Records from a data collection
══════════
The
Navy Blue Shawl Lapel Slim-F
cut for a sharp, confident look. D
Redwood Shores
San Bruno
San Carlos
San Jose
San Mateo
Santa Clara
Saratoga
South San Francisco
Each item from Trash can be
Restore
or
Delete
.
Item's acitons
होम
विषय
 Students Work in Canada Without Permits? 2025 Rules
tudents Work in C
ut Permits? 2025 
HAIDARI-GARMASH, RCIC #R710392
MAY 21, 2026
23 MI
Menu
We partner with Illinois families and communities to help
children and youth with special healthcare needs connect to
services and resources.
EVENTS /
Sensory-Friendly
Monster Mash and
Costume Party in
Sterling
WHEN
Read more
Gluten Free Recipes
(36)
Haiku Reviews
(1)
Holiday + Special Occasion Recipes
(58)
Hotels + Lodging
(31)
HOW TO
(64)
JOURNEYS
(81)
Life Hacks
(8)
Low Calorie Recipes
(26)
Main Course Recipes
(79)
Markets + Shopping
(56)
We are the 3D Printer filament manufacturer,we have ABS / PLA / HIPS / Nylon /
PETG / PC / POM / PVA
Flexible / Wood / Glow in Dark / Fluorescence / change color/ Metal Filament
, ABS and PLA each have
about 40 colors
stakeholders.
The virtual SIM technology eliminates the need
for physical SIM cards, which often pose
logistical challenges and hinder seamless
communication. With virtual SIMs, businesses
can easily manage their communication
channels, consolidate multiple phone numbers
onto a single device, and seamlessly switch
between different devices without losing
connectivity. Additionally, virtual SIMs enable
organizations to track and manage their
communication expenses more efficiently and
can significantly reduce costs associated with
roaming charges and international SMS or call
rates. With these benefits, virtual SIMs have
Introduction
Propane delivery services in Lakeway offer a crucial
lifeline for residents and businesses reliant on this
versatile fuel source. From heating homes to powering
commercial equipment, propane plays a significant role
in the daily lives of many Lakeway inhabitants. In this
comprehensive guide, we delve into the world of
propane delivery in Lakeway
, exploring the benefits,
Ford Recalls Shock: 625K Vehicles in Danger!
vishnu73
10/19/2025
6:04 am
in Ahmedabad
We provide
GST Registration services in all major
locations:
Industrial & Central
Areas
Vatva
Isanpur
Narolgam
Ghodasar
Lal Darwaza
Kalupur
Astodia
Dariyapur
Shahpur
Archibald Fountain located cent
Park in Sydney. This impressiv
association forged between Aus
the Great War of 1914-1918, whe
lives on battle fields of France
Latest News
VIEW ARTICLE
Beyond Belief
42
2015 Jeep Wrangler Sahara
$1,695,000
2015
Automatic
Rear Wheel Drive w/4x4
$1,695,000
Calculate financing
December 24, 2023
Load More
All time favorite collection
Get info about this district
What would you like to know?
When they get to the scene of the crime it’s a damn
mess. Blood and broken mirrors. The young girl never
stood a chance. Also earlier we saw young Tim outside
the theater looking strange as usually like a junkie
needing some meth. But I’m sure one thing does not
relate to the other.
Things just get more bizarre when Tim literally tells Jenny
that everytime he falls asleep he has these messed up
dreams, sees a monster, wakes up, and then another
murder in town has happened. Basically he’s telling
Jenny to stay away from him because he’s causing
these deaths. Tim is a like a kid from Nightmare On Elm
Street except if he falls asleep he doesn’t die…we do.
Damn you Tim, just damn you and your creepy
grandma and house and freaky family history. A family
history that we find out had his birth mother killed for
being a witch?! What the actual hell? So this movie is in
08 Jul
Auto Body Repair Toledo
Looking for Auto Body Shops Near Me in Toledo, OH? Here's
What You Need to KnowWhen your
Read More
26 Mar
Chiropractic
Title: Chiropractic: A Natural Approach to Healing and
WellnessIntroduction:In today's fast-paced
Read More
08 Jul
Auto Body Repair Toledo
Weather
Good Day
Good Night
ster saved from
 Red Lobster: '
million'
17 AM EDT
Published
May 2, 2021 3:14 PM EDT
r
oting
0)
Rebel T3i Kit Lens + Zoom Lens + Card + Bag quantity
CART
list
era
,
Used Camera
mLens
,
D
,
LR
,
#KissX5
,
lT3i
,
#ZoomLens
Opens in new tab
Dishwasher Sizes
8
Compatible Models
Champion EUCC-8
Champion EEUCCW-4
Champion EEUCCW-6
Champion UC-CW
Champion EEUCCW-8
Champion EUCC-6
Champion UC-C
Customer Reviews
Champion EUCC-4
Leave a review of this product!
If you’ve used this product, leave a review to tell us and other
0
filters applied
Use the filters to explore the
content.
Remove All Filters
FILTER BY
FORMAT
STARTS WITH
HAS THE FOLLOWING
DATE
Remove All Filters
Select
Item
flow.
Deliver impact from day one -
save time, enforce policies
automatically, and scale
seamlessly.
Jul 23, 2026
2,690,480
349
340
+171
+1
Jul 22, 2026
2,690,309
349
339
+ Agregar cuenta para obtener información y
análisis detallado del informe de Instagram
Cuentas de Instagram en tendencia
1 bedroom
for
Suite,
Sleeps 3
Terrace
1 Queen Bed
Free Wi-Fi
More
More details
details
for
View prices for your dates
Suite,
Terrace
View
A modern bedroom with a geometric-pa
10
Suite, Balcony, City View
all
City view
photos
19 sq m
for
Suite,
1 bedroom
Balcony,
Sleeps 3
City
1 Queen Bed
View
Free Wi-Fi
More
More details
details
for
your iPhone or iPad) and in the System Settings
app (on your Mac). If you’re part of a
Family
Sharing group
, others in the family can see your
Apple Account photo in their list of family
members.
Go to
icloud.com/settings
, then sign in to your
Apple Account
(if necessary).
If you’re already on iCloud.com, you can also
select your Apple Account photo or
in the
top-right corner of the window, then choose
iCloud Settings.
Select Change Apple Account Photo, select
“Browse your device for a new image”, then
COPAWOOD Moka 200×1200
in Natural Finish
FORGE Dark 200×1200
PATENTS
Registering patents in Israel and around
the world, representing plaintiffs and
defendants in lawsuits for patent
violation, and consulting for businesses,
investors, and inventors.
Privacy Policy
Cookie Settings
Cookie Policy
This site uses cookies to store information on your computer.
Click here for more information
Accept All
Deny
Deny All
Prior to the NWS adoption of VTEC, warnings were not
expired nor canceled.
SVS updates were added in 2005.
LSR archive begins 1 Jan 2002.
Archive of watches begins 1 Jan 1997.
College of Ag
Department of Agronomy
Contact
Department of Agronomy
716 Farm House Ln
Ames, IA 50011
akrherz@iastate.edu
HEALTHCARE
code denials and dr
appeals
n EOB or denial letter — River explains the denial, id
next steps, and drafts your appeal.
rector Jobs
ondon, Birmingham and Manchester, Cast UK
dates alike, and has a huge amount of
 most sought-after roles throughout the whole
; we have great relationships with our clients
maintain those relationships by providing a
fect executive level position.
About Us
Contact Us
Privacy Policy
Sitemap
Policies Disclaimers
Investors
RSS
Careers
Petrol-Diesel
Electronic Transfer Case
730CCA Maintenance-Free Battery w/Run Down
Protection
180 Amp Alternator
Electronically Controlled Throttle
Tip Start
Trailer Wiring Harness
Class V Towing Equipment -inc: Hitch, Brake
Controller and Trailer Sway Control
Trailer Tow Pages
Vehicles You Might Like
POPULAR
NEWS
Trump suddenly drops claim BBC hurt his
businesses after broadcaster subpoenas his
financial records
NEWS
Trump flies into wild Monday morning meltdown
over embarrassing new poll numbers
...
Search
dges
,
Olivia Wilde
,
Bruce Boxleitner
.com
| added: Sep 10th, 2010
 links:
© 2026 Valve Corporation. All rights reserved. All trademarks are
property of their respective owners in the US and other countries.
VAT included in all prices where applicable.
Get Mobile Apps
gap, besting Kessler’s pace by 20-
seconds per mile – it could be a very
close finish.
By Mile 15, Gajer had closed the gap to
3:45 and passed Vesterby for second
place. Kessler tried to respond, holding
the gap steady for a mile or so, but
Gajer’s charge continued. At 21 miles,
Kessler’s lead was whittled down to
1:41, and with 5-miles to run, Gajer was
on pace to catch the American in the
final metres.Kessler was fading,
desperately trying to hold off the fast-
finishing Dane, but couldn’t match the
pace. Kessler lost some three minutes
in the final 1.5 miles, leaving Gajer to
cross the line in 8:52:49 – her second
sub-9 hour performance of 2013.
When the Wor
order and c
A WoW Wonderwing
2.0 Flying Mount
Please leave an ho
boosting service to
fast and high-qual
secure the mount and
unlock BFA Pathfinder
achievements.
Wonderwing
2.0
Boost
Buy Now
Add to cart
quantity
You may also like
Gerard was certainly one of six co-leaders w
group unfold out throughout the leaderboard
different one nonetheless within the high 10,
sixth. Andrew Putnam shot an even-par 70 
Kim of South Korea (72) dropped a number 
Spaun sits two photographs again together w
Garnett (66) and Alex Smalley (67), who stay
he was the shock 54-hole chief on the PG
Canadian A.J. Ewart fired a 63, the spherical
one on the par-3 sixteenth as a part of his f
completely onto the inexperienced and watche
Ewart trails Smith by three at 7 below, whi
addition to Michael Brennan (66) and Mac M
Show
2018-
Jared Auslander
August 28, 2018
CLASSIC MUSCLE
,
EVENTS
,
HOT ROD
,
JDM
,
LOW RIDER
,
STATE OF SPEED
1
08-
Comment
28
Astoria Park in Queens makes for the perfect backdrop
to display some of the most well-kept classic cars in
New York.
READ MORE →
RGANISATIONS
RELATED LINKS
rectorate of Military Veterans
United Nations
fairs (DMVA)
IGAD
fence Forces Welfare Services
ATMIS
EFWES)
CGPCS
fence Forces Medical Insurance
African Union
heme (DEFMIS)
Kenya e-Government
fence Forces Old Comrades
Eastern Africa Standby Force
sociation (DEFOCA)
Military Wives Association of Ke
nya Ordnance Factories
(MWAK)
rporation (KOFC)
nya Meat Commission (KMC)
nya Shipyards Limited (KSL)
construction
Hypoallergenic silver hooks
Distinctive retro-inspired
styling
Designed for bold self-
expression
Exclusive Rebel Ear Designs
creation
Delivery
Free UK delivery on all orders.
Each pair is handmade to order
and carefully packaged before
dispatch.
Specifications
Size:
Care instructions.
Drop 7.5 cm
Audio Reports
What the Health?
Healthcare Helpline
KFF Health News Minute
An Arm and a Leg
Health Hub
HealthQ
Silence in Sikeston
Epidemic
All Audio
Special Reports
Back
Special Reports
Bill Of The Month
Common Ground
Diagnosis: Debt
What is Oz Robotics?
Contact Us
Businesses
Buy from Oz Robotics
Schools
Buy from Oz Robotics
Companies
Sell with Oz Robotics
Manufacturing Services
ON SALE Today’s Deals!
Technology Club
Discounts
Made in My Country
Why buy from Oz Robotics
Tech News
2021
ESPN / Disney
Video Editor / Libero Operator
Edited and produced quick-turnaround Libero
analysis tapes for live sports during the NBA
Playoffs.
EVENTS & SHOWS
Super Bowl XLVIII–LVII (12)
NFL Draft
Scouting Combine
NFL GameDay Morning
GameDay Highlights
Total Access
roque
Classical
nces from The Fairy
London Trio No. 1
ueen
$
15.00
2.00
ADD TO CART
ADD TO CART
══════════
§ **Exercise aim**:
Quote the data above from the line containing "rates. With these benefits, virtual SIMs have" to the line containing "When they get", inclusive, and stop.

§ **Exercise result**:
rates. With these benefits, virtual SIMs have
Introduction
Propane delivery services in Lakeway offer a crucial
lifeline for residents and businesses reliant on this
versatile fuel source. From heating homes to powering
commercial equipment, propane plays a significant role
in the daily lives of many Lakeway inhabitants. In this
comprehensive guide, we delve into the world of
propane delivery in Lakeway
, exploring the benefits,
Ford Recalls Shock: 625K Vehicles in Danger!
vishnu73
10/19/2025
6:04 am
in Ahmedabad
We provide
GST Registration services in all major
locations:
Industrial & Central
Areas
Vatva
Isanpur
Narolgam
Ghodasar
Lal Darwaza
Kalupur
Astodia
Dariyapur
Shahpur
Archibald Fountain located cent
Park in Sydney. This impressiv
association forged between Aus
the Great War of 1914-1918, whe
lives on battle fields of France
Latest News
VIEW ARTICLE
Beyond Belief
42
2015 Jeep Wrangler Sahara
$1,695,000
2015
Automatic
Rear Wheel Drive w/4x4
$1,695,000
Calculate financing
December 24, 2023
Load More
All time favorite collection
Get info about this district
What would you like to know?
When they get to the scene of the crime it’s a damn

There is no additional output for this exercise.